# TASK PROMPT
Go to the line that contains "Would accepting the" in the records below and repeat it, and each line after it, exactly through the end, omitting pictures.

# RECORDS FOR PROCESSING
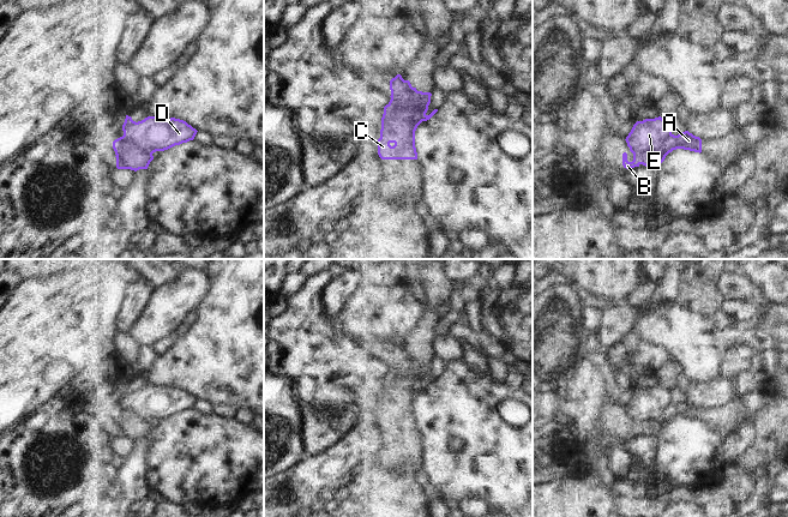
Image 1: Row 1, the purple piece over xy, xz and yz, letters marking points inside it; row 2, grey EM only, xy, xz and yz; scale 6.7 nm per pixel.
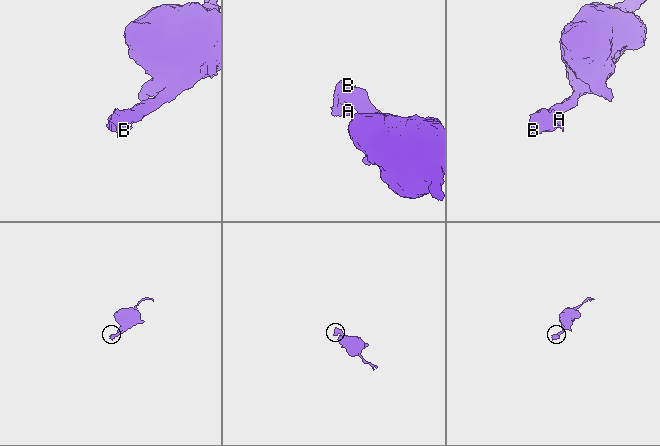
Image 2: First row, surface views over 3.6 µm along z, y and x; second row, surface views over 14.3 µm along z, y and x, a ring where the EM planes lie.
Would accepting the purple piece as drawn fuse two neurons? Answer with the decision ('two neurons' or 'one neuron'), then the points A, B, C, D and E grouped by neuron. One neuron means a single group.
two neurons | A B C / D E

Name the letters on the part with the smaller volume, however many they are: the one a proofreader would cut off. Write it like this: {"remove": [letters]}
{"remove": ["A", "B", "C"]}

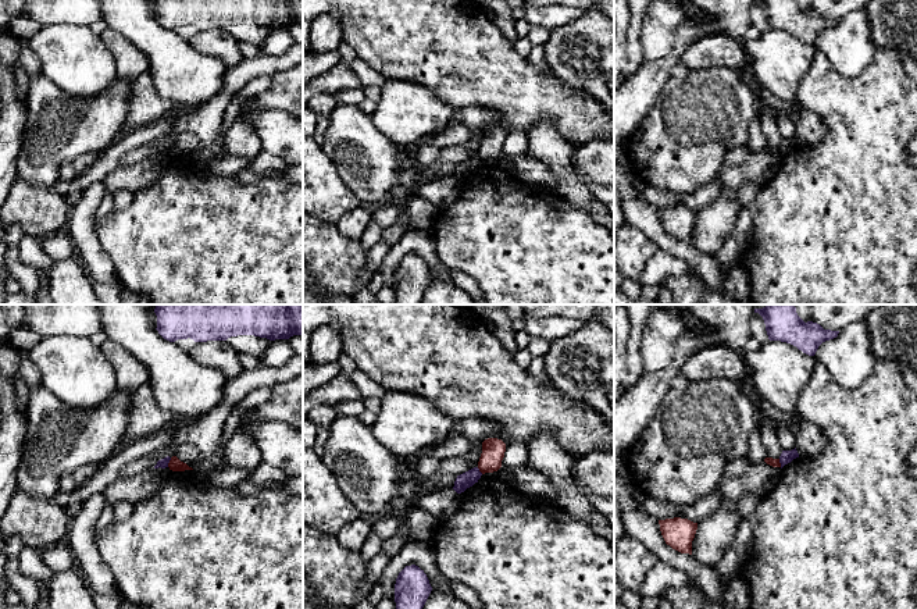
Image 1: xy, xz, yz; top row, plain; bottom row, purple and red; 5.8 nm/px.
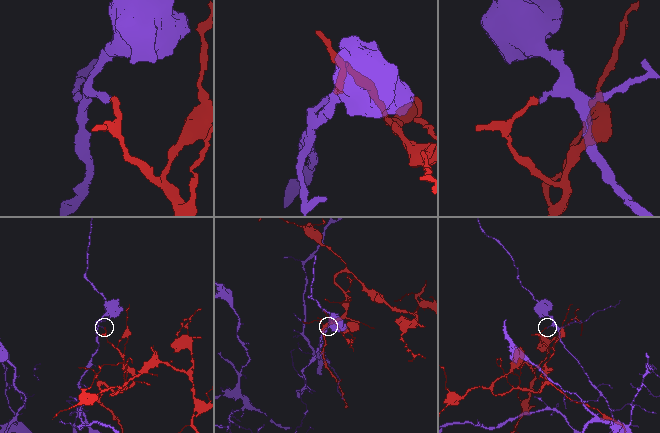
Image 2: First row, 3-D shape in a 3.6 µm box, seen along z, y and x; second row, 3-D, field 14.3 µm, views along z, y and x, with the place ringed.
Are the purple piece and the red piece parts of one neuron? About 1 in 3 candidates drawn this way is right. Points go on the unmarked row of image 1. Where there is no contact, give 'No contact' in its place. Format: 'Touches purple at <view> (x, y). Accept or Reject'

# RESPONSE TO THIS EXERCISE
Would accepting the purple piece as drawn fuse two neurons? Answer with the decision ('two neurons' or 'one neuron'), then the points A, B, C, D and E grouped by neuron. One neuron means a single group.
two neurons | A B C / D E

Name the letters on the part with the smaller volume, however many they are: the one a proofreader would cut off. Write it like this: {"remove": [letters]}
{"remove": ["A", "B", "C"]}

Image 1: xy, xz, yz; top row, plain; bottom row, purple and red; 5.8 nm/px.
Image 2: First row, 3-D shape in a 3.6 µm box, seen along z, y and x; second row, 3-D, field 14.3 µm, views along z, y and x, with the place ringed.
Are the purple piece and the red piece parts of one neuron? About 1 in 3 candidates drawn this way is right. Points go on the unmarked row of image 1. Where there is no contact, give 'No contact' in its place. Format: 'Touches purple at <view> (x, y). Accept or Reject'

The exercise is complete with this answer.